NASA's planet-finding observatory TESS (Transiting Exoplanet Survey Satellite) will be searching for Earth-like exoplanets beyond the solar system.

The TESS mission is scheduled to launch in June 2018, and it will survey 200,000 of the brightest stars near the sun to discover new exoplanets that will be targeted for follow-up studies by ground-based observatories Hubble Space Telescope and the James Webb Space Telescope. According to NASA, astronomers are anticipating the possibility that the three space missions could be studying the sky at the same time in the near future.

TESS will target exoplanets around closer and brighter stars, as they produce stronger signals than those around distant stars. The planets have a higher signal-to-noise ratio, which is the ratio of useful information (signal) to non-useful information (noise) that the telescope gets, NASA said.

The signals might also include a chemical sampling of an exoplanet's atmosphere. The goal of follow-up observations is to determine the atmosphere of exoplanets by looking at the chemical signatures of the light passing through them. This will help scientists determine whether an exoplanet could be habitable.

"There are a couple of things we like to see as a potential for habitability - one of them is water, which is probably the single most important, because as far as we know, all life that we're familiar with depends on water in some way," Stephen Rinehart, TESS project scientist at NASA's Goddard Space Flight Center, said in the same statement.

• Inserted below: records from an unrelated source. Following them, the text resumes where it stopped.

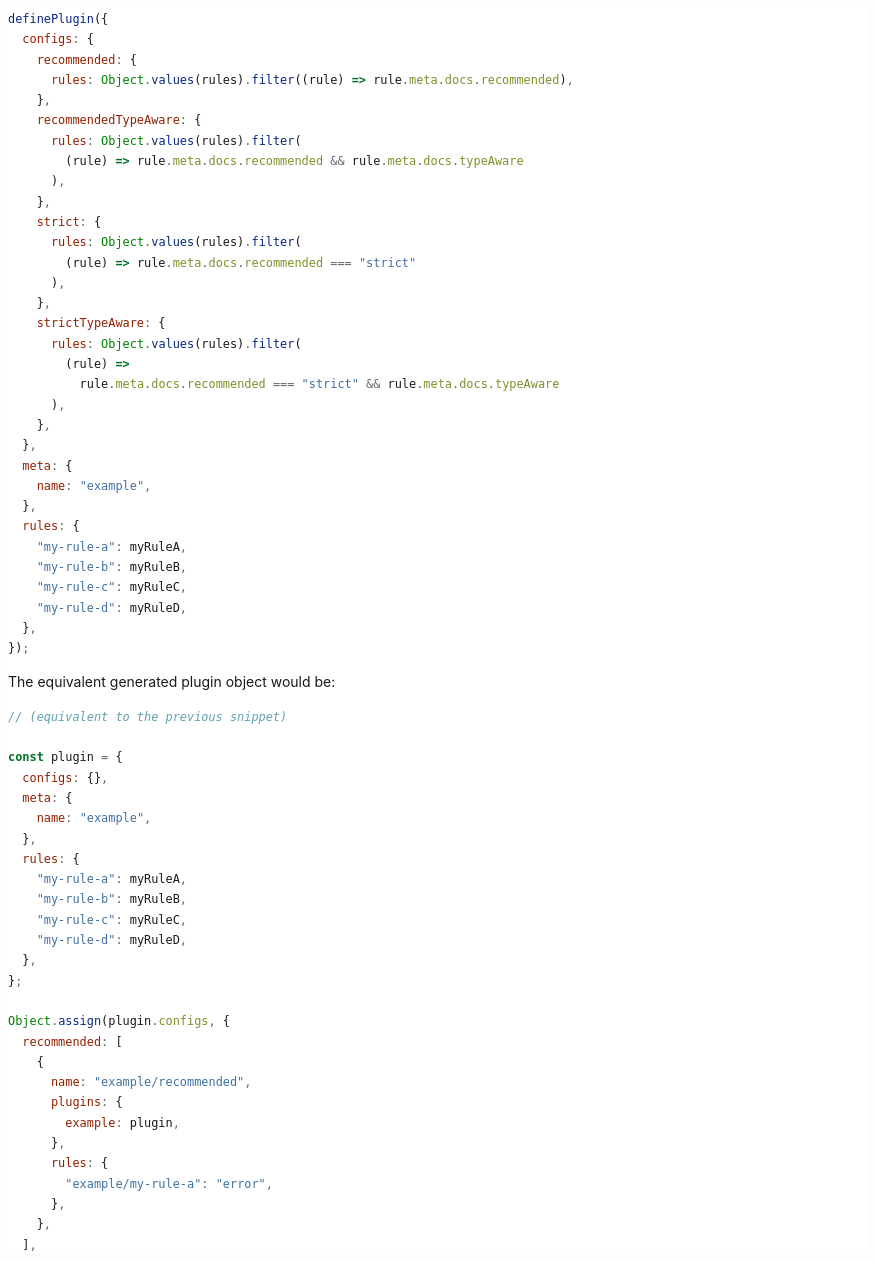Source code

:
 ```js
definePlugin({
  configs: {
    recommended: {
      rules: Object.values(rules).filter((rule) => rule.meta.docs.recommended),
    },
    recommendedTypeAware: {
      rules: Object.values(rules).filter(
        (rule) => rule.meta.docs.recommended && rule.meta.docs.typeAware
      ),
    },
    strict: {
      rules: Object.values(rules).filter(
        (rule) => rule.meta.docs.recommended === "strict"
      ),
    },
    strictTypeAware: {
      rules: Object.values(rules).filter(
        (rule) =>
          rule.meta.docs.recommended === "strict" && rule.meta.docs.typeAware
      ),
    },
  },
  meta: {
    name: "example",
  },
  rules: {
    "my-rule-a": myRuleA,
    "my-rule-b": myRuleB,
    "my-rule-c": myRuleC,
    "my-rule-d": myRuleD,
  },
});
```

The equivalent generated plugin object would be:

```js
// (equivalent to the previous snippet)

const plugin = {
  configs: {},
  meta: {
    name: "example",
  },
  rules: {
    "my-rule-a": myRuleA,
    "my-rule-b": myRuleB,
    "my-rule-c": myRuleC,
    "my-rule-d": myRuleD,
  },
};

Object.assign(plugin.configs, {
  recommended: [
    {
      name: "example/recommended",
      plugins: {
        example: plugin,
      },
      rules: {
        "example/my-rule-a": "error",
      },
    },
  ],
```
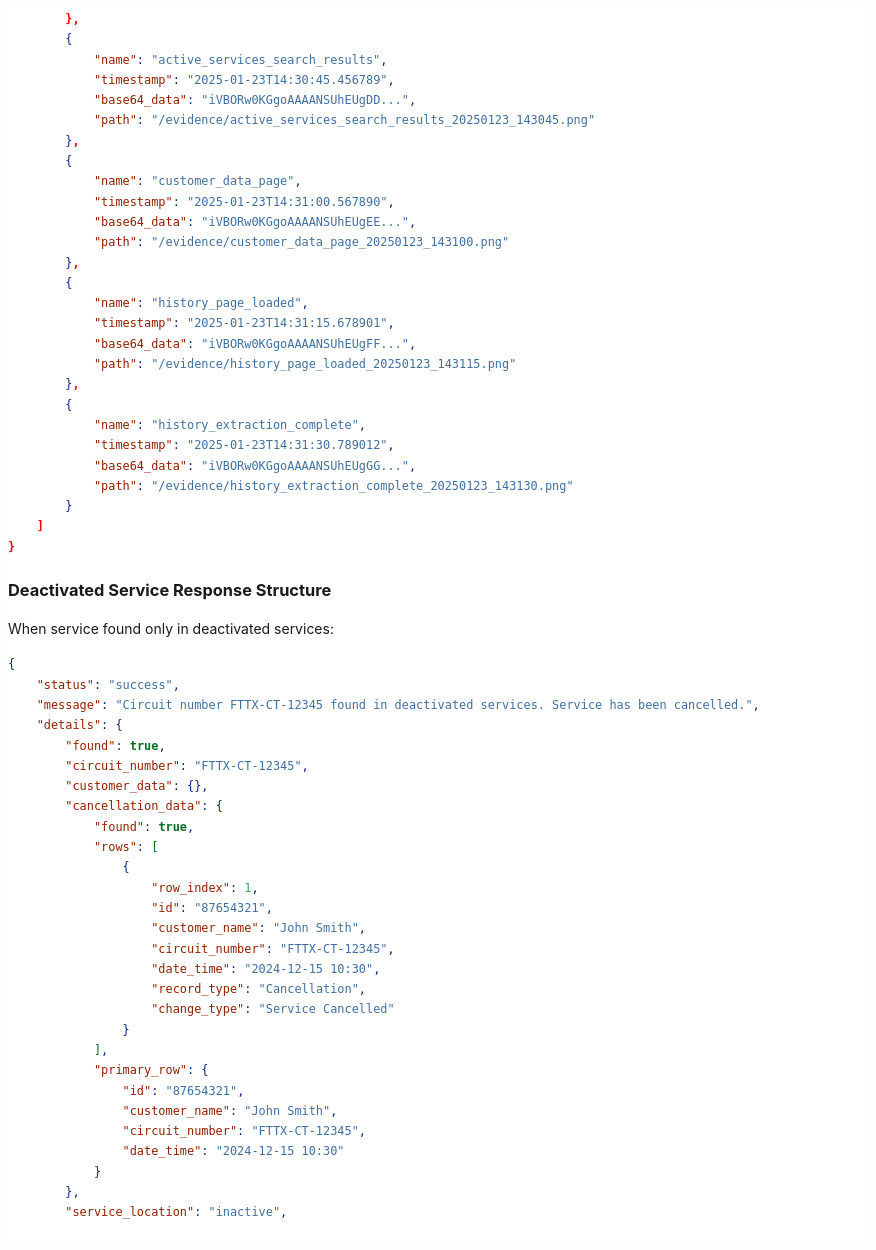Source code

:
```json
        },
        {
            "name": "active_services_search_results",
            "timestamp": "2025-01-23T14:30:45.456789",
            "base64_data": "iVBORw0KGgoAAAANSUhEUgDD...",
            "path": "/evidence/active_services_search_results_20250123_143045.png"
        },
        {
            "name": "customer_data_page",
            "timestamp": "2025-01-23T14:31:00.567890",
            "base64_data": "iVBORw0KGgoAAAANSUhEUgEE...",
            "path": "/evidence/customer_data_page_20250123_143100.png"
        },
        {
            "name": "history_page_loaded",
            "timestamp": "2025-01-23T14:31:15.678901",
            "base64_data": "iVBORw0KGgoAAAANSUhEUgFF...",
            "path": "/evidence/history_page_loaded_20250123_143115.png"
        },
        {
            "name": "history_extraction_complete",
            "timestamp": "2025-01-23T14:31:30.789012",
            "base64_data": "iVBORw0KGgoAAAANSUhEUgGG...",
            "path": "/evidence/history_extraction_complete_20250123_143130.png"
        }
    ]
}
```

### Deactivated Service Response Structure

When service found only in deactivated services:

```json
{
    "status": "success",
    "message": "Circuit number FTTX-CT-12345 found in deactivated services. Service has been cancelled.",
    "details": {
        "found": true,
        "circuit_number": "FTTX-CT-12345",
        "customer_data": {},
        "cancellation_data": {
            "found": true,
            "rows": [
                {
                    "row_index": 1,
                    "id": "87654321",
                    "customer_name": "John Smith",
                    "circuit_number": "FTTX-CT-12345",
                    "date_time": "2024-12-15 10:30",
                    "record_type": "Cancellation",
                    "change_type": "Service Cancelled"
                }
            ],
            "primary_row": {
                "id": "87654321",
                "customer_name": "John Smith",
                "circuit_number": "FTTX-CT-12345",
                "date_time": "2024-12-15 10:30"
            }
        },
        "service_location": "inactive",
        
```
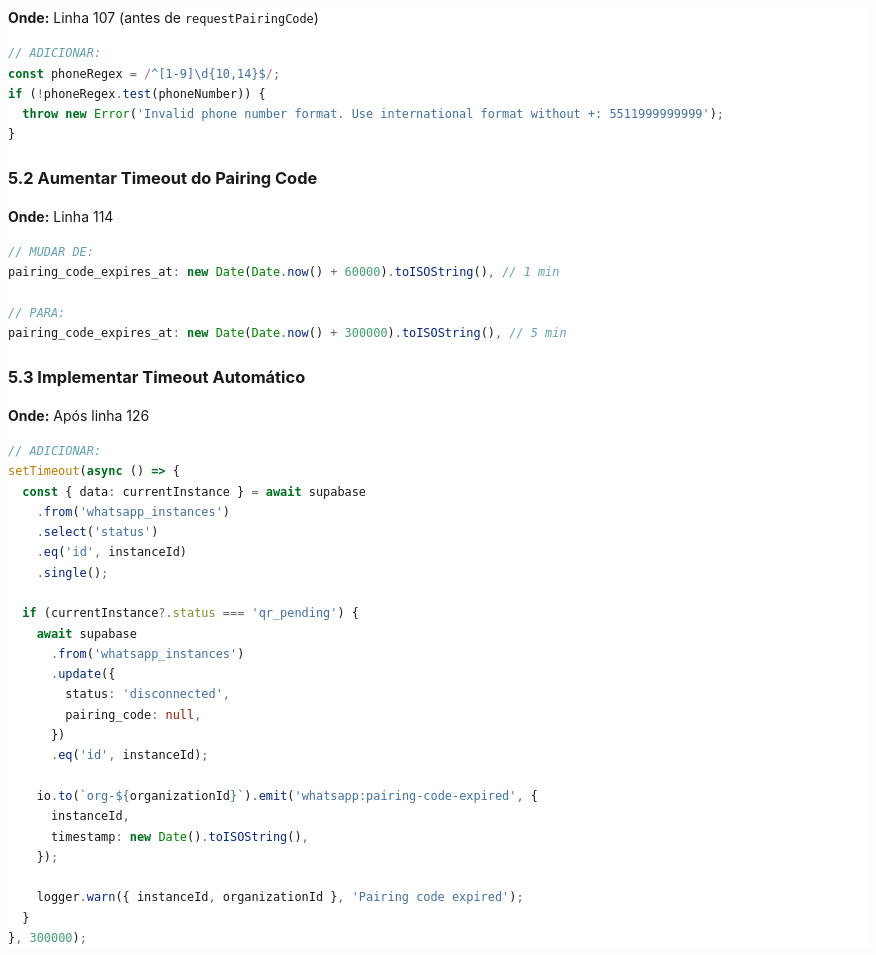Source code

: **Onde:** Linha 107 (antes de `requestPairingCode`)

```typescript
// ADICIONAR:
const phoneRegex = /^[1-9]\d{10,14}$/;
if (!phoneRegex.test(phoneNumber)) {
  throw new Error('Invalid phone number format. Use international format without +: 5511999999999');
}
```

### 5.2 Aumentar Timeout do Pairing Code

**Onde:** Linha 114

```typescript
// MUDAR DE:
pairing_code_expires_at: new Date(Date.now() + 60000).toISOString(), // 1 min

// PARA:
pairing_code_expires_at: new Date(Date.now() + 300000).toISOString(), // 5 min
```

### 5.3 Implementar Timeout Automático

**Onde:** Após linha 126

```typescript
// ADICIONAR:
setTimeout(async () => {
  const { data: currentInstance } = await supabase
    .from('whatsapp_instances')
    .select('status')
    .eq('id', instanceId)
    .single();

  if (currentInstance?.status === 'qr_pending') {
    await supabase
      .from('whatsapp_instances')
      .update({
        status: 'disconnected',
        pairing_code: null,
      })
      .eq('id', instanceId);

    io.to(`org-${organizationId}`).emit('whatsapp:pairing-code-expired', {
      instanceId,
      timestamp: new Date().toISOString(),
    });

    logger.warn({ instanceId, organizationId }, 'Pairing code expired');
  }
}, 300000);
```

"The other is methane, which on our Earth is produced almost entirely biologically. When you start seeing certain combinations of all of these things appearing together - water, methane, ozone, oxygen - it gives you a hint that the chemistry is out of equilibrium. Naturally, planets tend to be chemically stable. The presence of life throws off this balance."

TESS will conduct the initial roundup of exoplanets and hopes to identify thousands more during its two-year mission. One of its main goals is to identify 50 rocky planets, like Earth or Venus.

"The search for exoplanets is a bit like a funnel where you pour in lots of stars," Sara Seager, TESS deputy science director at the Massachusetts Institute of Technology (MIT), said in a statement. "At the end of the day, you have loads of planets, and from there you need to find the rocky ones."

Apart from the exoplanet survey, TESS's Guest Investigator (GI) program will also look at variable objects, such as flare stars, active galaxies, supernovae and even gamma-ray bursts, providing follow-up targets not only for the Hubble and Webb telescopes but for every ground- and space-based observatory the agency plans to build over the next two decades.